TL;DR: The author proposes that instead of using the Softmax function in each head,
Softmax(x_i) = exp(x_i) / sum(exp(x_i)),
we should use instead what the author calls the Softmax_1 function,
Softmax_1(x_i) = exp(x_i) / (1 + sum(exp(x_i))),
which would make it possible for each transformer head's attention probabilities to be zero, i.e., attend to nothing, by computing x_i's with values well below zero.
Giving each transformer head the ability to ignore all tokens surely can't hurt, but it remains to be seen if it will actually improve transformer performance.
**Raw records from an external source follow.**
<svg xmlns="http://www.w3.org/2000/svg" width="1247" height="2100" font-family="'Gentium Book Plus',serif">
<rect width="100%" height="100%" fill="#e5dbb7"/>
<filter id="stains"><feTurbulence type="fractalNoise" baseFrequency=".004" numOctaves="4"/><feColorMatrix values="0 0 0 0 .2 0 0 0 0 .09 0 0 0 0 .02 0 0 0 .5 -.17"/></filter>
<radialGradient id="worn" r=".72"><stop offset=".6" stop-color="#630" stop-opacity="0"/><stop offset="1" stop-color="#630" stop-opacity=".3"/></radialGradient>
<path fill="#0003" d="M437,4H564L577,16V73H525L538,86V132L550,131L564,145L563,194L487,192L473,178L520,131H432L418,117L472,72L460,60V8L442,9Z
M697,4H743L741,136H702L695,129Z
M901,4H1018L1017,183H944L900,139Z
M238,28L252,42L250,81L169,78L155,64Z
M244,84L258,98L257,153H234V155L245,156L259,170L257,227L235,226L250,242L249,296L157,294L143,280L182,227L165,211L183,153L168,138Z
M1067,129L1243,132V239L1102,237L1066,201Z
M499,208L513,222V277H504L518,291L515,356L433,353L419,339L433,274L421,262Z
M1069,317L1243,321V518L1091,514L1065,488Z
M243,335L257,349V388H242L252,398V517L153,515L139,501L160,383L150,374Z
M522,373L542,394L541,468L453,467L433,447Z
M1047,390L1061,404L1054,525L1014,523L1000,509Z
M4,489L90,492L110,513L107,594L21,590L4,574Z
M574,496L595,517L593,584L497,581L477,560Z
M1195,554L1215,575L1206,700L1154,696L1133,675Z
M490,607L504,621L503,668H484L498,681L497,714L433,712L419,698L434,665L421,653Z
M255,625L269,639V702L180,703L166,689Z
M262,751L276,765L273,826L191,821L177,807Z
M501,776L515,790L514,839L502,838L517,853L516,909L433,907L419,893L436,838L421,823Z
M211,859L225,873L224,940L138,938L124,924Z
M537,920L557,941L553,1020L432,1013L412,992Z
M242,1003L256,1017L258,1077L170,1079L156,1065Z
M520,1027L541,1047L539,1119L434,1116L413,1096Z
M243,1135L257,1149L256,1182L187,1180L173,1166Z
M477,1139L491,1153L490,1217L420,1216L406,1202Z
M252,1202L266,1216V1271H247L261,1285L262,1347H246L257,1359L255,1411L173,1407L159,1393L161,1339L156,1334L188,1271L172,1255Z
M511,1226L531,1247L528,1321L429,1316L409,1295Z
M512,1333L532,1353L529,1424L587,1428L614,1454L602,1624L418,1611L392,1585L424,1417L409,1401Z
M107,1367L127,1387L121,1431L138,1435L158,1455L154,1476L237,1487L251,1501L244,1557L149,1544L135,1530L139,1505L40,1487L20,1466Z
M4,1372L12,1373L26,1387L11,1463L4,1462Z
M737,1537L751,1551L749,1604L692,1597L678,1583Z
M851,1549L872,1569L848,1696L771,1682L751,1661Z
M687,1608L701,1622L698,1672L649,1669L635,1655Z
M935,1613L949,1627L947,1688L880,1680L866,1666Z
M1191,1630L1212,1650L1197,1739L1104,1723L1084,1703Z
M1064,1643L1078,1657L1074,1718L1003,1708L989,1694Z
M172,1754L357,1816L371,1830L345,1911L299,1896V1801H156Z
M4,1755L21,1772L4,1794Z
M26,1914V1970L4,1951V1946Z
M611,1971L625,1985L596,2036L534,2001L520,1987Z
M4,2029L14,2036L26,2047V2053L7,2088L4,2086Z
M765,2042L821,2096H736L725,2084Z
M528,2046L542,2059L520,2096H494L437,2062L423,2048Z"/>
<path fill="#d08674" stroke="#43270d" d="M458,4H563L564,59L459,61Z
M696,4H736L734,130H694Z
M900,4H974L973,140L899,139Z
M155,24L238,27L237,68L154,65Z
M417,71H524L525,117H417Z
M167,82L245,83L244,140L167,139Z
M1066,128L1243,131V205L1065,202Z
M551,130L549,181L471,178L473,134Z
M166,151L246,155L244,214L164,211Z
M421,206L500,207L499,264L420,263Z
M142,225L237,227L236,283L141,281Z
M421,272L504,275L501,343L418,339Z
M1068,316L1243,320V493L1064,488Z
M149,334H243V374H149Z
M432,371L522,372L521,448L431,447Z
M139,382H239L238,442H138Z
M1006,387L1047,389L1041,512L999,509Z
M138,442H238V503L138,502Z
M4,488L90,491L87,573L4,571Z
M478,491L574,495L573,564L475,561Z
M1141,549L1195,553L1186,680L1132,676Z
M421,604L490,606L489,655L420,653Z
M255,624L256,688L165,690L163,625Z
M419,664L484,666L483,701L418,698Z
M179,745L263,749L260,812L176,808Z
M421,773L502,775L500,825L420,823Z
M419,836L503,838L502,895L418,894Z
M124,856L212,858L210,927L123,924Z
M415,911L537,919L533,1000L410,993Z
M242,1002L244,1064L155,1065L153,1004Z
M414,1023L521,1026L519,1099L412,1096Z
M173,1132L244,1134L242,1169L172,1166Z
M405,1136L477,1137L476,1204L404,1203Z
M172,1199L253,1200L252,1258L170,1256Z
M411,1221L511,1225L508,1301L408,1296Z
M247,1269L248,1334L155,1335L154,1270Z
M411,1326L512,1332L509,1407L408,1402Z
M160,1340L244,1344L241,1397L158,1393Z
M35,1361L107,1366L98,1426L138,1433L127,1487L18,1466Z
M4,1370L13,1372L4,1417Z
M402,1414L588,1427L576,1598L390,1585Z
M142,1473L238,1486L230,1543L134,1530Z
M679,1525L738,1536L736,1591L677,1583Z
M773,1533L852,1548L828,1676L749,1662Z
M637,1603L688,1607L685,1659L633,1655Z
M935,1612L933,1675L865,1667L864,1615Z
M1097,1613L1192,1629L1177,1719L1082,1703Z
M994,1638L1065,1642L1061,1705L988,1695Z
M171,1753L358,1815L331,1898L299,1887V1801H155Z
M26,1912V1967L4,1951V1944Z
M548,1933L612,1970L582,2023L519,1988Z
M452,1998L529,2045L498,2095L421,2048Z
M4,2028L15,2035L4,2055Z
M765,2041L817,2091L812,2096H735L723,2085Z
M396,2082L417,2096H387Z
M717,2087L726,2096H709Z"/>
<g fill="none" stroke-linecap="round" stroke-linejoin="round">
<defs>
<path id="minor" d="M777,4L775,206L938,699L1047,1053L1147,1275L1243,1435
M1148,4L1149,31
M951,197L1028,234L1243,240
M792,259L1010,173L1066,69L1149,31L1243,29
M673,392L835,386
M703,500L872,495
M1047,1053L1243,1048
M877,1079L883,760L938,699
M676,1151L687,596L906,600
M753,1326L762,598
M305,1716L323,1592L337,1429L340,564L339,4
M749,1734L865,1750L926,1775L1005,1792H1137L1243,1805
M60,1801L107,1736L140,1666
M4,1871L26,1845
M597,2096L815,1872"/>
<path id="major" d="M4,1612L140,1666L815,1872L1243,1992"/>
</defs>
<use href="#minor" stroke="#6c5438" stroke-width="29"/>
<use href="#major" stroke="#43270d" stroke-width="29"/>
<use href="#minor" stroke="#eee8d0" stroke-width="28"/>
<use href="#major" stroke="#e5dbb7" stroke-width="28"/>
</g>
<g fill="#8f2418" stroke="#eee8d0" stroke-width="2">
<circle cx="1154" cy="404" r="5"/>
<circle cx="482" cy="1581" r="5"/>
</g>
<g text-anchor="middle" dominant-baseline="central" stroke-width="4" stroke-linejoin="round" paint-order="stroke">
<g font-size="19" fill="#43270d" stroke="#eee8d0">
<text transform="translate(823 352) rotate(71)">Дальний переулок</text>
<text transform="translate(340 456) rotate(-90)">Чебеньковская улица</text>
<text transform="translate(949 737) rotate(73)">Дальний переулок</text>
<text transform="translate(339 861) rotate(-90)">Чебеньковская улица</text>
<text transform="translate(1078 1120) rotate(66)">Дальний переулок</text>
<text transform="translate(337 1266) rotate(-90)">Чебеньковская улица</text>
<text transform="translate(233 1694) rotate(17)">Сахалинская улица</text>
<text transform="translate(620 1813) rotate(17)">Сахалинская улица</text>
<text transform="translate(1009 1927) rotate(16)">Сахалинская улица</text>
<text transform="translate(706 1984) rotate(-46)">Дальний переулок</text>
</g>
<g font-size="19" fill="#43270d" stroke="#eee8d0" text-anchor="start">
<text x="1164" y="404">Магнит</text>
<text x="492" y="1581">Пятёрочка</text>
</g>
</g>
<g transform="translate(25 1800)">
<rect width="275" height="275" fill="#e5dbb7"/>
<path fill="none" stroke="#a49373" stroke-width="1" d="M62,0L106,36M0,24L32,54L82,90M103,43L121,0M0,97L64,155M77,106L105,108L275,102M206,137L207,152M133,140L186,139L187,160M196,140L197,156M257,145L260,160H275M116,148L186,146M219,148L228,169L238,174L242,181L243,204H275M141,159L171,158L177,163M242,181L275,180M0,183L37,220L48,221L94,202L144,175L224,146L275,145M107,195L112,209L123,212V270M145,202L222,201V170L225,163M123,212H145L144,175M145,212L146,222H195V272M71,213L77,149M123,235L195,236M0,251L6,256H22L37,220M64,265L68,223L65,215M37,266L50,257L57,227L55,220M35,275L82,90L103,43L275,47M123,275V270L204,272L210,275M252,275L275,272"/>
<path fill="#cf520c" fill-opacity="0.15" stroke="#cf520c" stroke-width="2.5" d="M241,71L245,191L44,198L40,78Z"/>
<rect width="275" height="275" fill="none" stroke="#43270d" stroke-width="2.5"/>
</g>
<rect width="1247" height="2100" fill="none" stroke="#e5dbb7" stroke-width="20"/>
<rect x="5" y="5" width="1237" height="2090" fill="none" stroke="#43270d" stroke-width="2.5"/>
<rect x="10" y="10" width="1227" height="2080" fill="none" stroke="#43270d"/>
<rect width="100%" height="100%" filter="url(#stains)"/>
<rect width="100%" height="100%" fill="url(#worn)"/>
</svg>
I also saw the author distinguished internal versus output softmax. I think he'd apply his modification only to internal softmax and let the external force an output.
Yes, it makes sense to apply this only to the Softmax we use to compute attention. It makes no sense to apply it to the output Softmax, which must compute a probability distribution over the vocabulary.
Activation sparsity and packing sparse matrices will surely be important, so there is one kind of performance. However the other, perplexity, needs a good demonstration. It might require a big model, but even 30B you can fine tune on nowadays on a big Cloud GPU box.
Giving each transformer head the ability to ignore all tokens surely can't hurt, but it remains to be seen if it will actually improve transformer performance.